About the Internship
As a Research Intern at Snorkel AI, you’ll contribute to internal research and academic collaborations—helping explore and validate new ideas that may shape future publications, open-source artifacts, and long-term product directions. This is a research-first role, designed for interns who want to do deep technical work with real-world relevance.
You’ll work closely with Snorkel researchers on open-ended projects and produce clear research outputs (experiments, prototypes, internal writeups, and potentially publications depending on project fit and timing).
What You’ll Do
- Develop and evaluate new methods for data development for foundation models and enterprise AI systems (e.g., dataset construction, augmentation, synthetic data, and evaluation).

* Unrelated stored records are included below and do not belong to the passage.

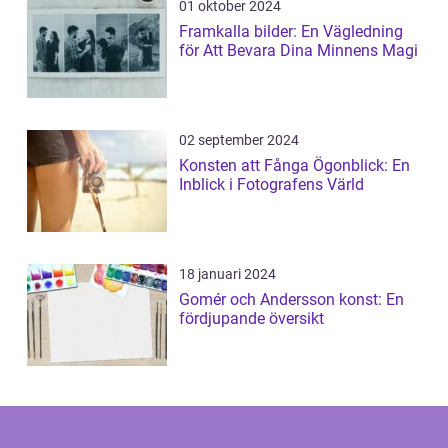
01 oktober 2024
Framkalla bilder: En Vägledning
för Att Bevara Dina Minnens Magi
02 september 2024
Konsten att Fånga Ögonblick: En
Inblick i Fotografens Värld
18 januari 2024
Gomér och Andersson konst: En
fördjupande översikt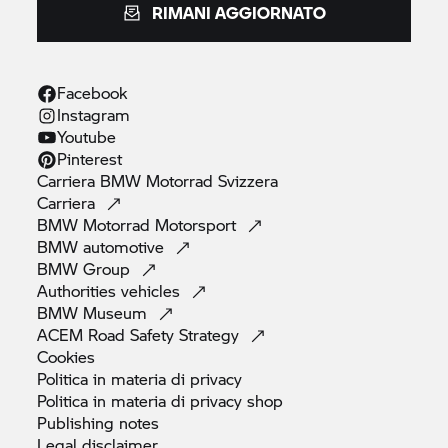
RIMANI AGGIORNATO
Facebook
Instagram
Youtube
Pinterest
Carriera
BMW Motorrad
Svizzera
Carriera
BMW Motorrad
Motorsport
BMW
automotive
BMW
Group
Authorities
vehicles
BMW
Museum
ACEM Road Safety
Strategy
Cookies
Politica in materia di
privacy
Politica in materia di privacy
shop
Publishing
notes
Legal
disclaimer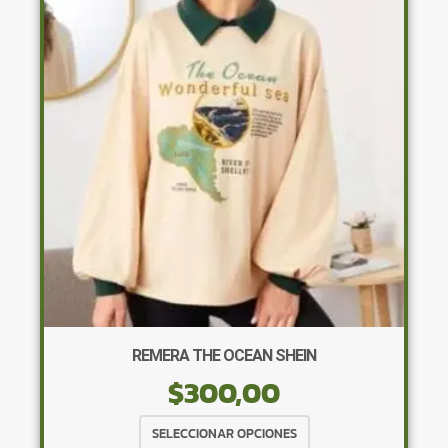
opciones
se
pueden
elegir
en
la
página
de
producto
REMERA THE OCEAN SHEIN
$
300,00
Este
SELECCIONAR OPCIONES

- Research supervision and evaluation techniques such as rubrics and verifiable rewards.
- Design experiments and run rigorous empirical studies (ablations, benchmarks, error analysis).
- Build lightweight research prototypes and tooling in Python to support internal studies.
- Collaborate with academic partners and internal research teams—reading papers, proposing hypotheses, and iterating quickly.
Example Project Areas
Projects vary by mentor and collaboration needs, but may include:
- Synthetic data generation + filtering for specialized tasks
- Evaluation datasets and benchmarks for LLM / RAG / agent behavior
- Data-centric methods for improving reliability, calibration, and failure-mode coverage
- Evaluating HITL data annotation processes, gaps, and improvements
What We’re Looking For
- Current student in a PhD in ML/AI/CS.
- Strong ML fundamentals and demonstrated research ability (papers, preprints, or substantial research artifacts).
- Excellent Python skills and experience with modern ML tooling (PyTorch, NumPy, etc.).
- Ability to operate in ambiguous, research-driven problem spaces with strong experimentation habits.
- Clear communication: can write concise technical notes and present findings.
Nice to have
- Prior work on evaluation, data curation, synthetic data, weak supervision, NLP, or multimodal ML.
- Experience collaborating with academic labs or participating in research programs.
Internship Details
- Duration: Summer (flexible start/end)
- Location: Hybrid (Redwood City/SF) or Remote (US)
- Compensation: Competitive, commensurate with experience
Why Snorkel Research
- Work with a research org advancing data-centric AI and foundation-model development, in close partnership with labs and enterprises.
- Join a company with deep research roots and a substantial body of peer-reviewed work in this space.
- Get mentorship and ownership on projects that can influence long-term research direction.